Don’t fret if you are stuck with pre-defined epics and user stories that may have been created elsewhere by others who weren’t cognizant of the systems model. So long as you can relate them to different aspects of the systems architecture model, the mapping to the system architecture will still work. Of course, you’ll more than likely find inconsistencies between those pre-defined epics and user stories, and the defined systems architecture. This can then become an opportunity to push back and try to align the model to the agile epics. The key here is to adjust your processes to match your organization’s needs and methods, while trying to align them with the systems architecture model.
Now that you have created epics and user stories that match your model or aligned them with existing epics and user stories, you have taken the first step to connecting your agile development process to your systems architecture modeling. The next step is to connect the agile tool back to GENESYS. Now for the secret (or not so secret?) sauce part—how do we create traceability between entities in GENESYS and the epics/features and user stories objects in the chosen agile toolset?
All agile toolsets provide a unique identifier for the objects in their repositories. The simplest and lightest-weight way to connect the two tools is to simply extend the GENESYS schema to add an attribute to house that unique identifier for whatever classes you want to connect, and add an attribute to your agile toolset to track the GENESYS entity name. Now, if you’re sitting back and saying, “That’s it?” at this point—you’re right! It really can be this simple to create a lightweight connection between the two toolsets.
Tying together the unique IDs from the agile toolset to the entities in GENESYS establishes traceability. The hierarchy diagram below illustrates this point. Look at the revised test activity hierarchy diagram where a new attribute was added to GENESYS to track the agile toolset’s “ID,” and an “Agile Type” attribute was added to allow you to apply the type of agile entity to your GENESYS entity. Once the node definition is updated to include these attribute changes, you can now instantly see the connection to your agile framework in any diagram in GENESYS. You can also apply filters to find linked data as well.
What’s so great about GENESYS is that you can use the power of the GENESYS Excel Connector to make this easy. Most agile tools support csv exports and imports, and leverage that capability to simplify the data exchange. Since epics are usually fairly stable and change infrequently, the overhead of this manual method is really not that bad. User stories are best written in the agile toolset before using their unique identifiers to connect them to their related systems architecture entities. Of course, if a more robust and automatic connection is desired, more in-depth meta-model additions and changes can be made. The GENESYS API can also be leveraged to create a more automatic and deeper level connection with your agile toolset, but that’s a topic for another time.

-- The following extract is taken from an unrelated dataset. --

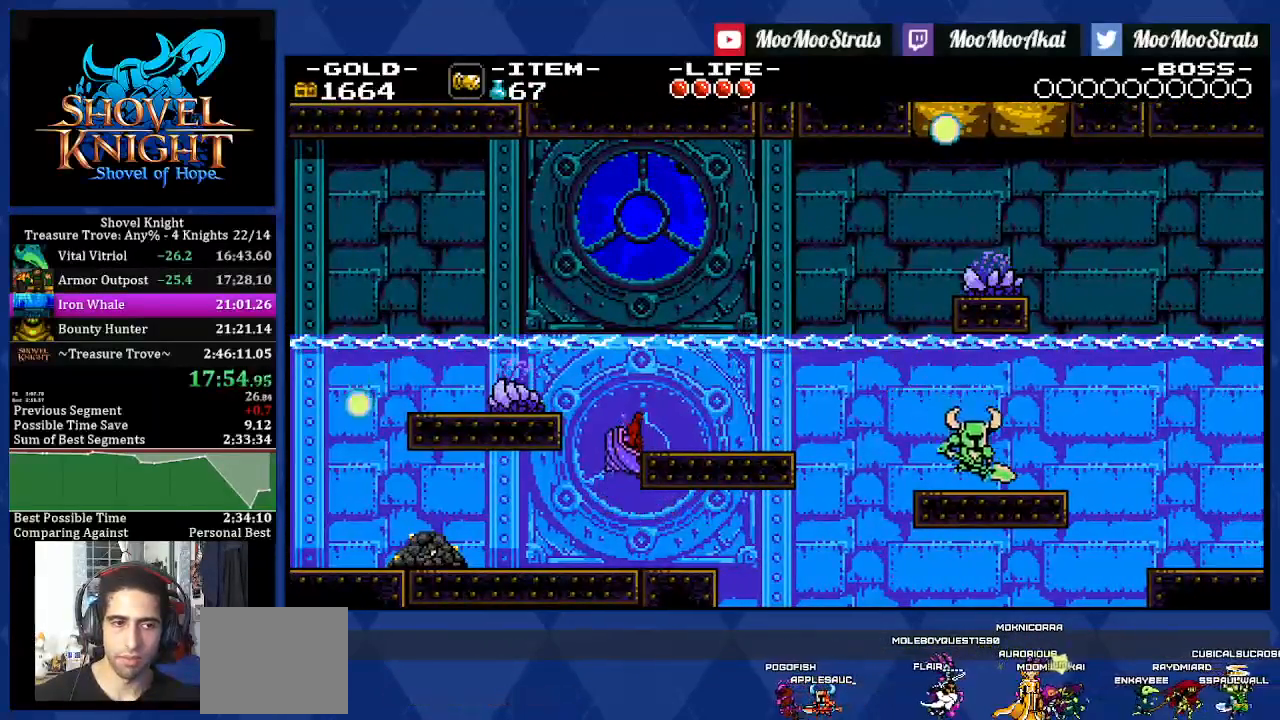
{"buttons": ["DPAD_RIGHT"], "left_stick": "center", "right_stick": "center", "events": []}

Imagine being able to trace from your development user story to the test activities, functions, data items, and components, or any entity in your systems architecture. You’ll be able to track the development of your system in near real time—sprint time to be exact! If you’re using agile methods to track your systems architecture development effort, then you’re even more tied into the tracking effort if you take the extra step of connecting it to your systems architecture model. If you’re being asked to plan out your agile implementation of epics and user stories, you can use your systems architecture model as the guide to creating the epics/features, and you’ll likely find that your lower-level user stories will come naturally as you plan the development work, be it for test planning, or software development.